EXERCISE DIRECTIONS: Set down word for word the part of the message on connections per second that runs from "Are we afraid" up to and including "the same family.".

DOCUMENT EXCERPT:

=== Begin Enclosure ===

Connections per Second

Scott.Fahlman@B.GP.CS.CMU.EDU Scott.Fahlman at B.GP.CS.CMU.EDU
Tue Aug 29 20:43:21 EDT 1989


    Why not just record the execution time in seconds?

Because implementations that differ by several orders of magnitude in raw
speed cannot be compared using the identical network.  For some simulators
it would take forever to measure the runtime of any net with more than 100
connections; for other implementations, that's not even enough to fill up
the pipeline.  As long as the time required by a given implementation grows
more or less linearly with the number of connections in the network, CPS
tells you something useful about that implementation: how long it will take
to run some number of passes on a given network.  And if two systems
implement the same algorithm (e.g. standard backprop), then the CPS numbers
give you a rough way of comparing them: one Warp equals three
Commodore-64's, or whatever.

     
      * They don't facilitate the performance comparison of
        connectionist models and non-connectionist models
        (e.g. statistical pattern classifiers).
        Are we afraid of such comparisons?

CPS numbers are clearly not useful for comparing two different neural net
algorithms, unless they are very close to one another or unless there is
some formal transformation from one algorithm into another.  A Boltzmann
CPS is very different from a backprop CPS or a Hopfield CPS.  So of course
there's no way to compare backprop to some statistical classifier using CPS
numbers -- they are only good for comparing members of the same family.

You're right, when it comes to comparing the speed of a given connectionist
model against a statistical model (or two very different connectionist
models), about the only way we can do it is to compare total runtime, on
the same machine, programmed by equally competent hackers, and with the
same degree of optimization for speed vs.  flexibility.  If any of these
conditions doesn't hold, you can be off by a large factor, but still you
might be able to use the result for a crude order-of-magnitude comparison
of runtimes.
    
      * If CPS numbers become the accepted yard stick
        with which to measure execution models then one is
        likely to penalize new approaches which are slower
        per connection but, overall, require fewer connections.
    
Usually the tradeoff is between the speed of a single training cycle and
the number of cycles needed, not the size of the net.  But in any case, I
think there is no danger as long as we all realize that CPS is useless in
comparing two significiantly different algorithms.

      * CPS numbers are very hard to interpret, as we have seen
        in the recent discussion about CPS. 

That's why we're having this discussion.  Maybe we can agree on a common
metric that is useful, at least in a very limited set of circumstances.  I
suspect that the CPS numbers currently being tossed around for backprop are
ambiguous by a factor of two, and it would be nice to sort that out.

=== End Enclosure ===

THE DATA:
=== Begin Enclosure ===

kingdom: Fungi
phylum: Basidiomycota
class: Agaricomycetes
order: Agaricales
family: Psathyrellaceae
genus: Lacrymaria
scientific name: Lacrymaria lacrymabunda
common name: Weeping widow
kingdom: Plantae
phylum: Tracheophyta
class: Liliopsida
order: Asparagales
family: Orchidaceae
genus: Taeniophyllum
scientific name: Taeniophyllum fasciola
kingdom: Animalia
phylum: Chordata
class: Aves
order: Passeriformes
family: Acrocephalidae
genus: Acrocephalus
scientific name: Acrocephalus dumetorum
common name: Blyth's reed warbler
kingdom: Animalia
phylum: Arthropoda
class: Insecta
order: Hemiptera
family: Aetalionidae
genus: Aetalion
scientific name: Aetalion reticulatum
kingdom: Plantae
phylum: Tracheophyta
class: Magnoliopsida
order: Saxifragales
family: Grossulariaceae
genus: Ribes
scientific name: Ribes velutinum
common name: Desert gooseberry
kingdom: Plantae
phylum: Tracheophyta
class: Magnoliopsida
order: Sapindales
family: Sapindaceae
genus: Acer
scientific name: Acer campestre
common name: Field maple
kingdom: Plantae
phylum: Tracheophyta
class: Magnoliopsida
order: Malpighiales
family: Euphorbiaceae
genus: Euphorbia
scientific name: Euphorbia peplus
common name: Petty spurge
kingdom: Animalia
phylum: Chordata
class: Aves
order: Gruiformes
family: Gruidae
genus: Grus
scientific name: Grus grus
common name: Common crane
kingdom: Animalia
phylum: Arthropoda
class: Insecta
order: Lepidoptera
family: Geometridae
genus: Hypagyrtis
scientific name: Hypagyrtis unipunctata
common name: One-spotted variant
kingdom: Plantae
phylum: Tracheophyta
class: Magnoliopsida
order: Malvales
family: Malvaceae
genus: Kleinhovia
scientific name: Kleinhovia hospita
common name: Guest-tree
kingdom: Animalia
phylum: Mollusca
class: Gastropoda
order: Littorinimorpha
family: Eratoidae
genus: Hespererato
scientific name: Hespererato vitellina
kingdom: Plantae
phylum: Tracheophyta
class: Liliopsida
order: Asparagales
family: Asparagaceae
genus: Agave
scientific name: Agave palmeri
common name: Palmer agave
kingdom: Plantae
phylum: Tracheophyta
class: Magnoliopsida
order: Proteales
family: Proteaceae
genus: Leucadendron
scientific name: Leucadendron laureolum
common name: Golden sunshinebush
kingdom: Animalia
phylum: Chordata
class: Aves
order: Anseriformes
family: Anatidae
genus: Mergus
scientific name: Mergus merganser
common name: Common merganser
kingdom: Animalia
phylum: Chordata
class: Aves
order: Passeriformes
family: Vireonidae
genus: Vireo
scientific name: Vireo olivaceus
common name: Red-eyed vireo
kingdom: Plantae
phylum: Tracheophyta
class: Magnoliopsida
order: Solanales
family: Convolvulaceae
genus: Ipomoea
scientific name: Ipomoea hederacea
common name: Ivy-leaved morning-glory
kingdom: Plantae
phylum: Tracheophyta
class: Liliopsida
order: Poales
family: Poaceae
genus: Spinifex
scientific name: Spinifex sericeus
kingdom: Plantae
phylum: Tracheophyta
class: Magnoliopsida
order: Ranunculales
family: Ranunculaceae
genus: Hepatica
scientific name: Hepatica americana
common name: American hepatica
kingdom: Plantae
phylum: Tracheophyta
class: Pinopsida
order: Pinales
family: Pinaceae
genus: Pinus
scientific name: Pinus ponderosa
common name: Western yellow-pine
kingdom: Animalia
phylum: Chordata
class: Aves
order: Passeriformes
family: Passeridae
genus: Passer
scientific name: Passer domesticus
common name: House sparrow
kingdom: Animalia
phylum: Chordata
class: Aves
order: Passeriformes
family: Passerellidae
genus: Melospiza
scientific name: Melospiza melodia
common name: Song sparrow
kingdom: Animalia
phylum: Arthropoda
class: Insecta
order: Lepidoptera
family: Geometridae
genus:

=== End Enclosure ===

RESPONSE FOR THIS EXERCISE:
Are we afraid of such comparisons?

CPS numbers are clearly not useful for comparing two different neural net
algorithms, unless they are very close to one another or unless there is
some formal transformation from one algorithm into another.  A Boltzmann
CPS is very different from a backprop CPS or a Hopfield CPS.  So of course
there's no way to compare backprop to some statistical classifier using CPS
numbers -- they are only good for comparing members of the same family.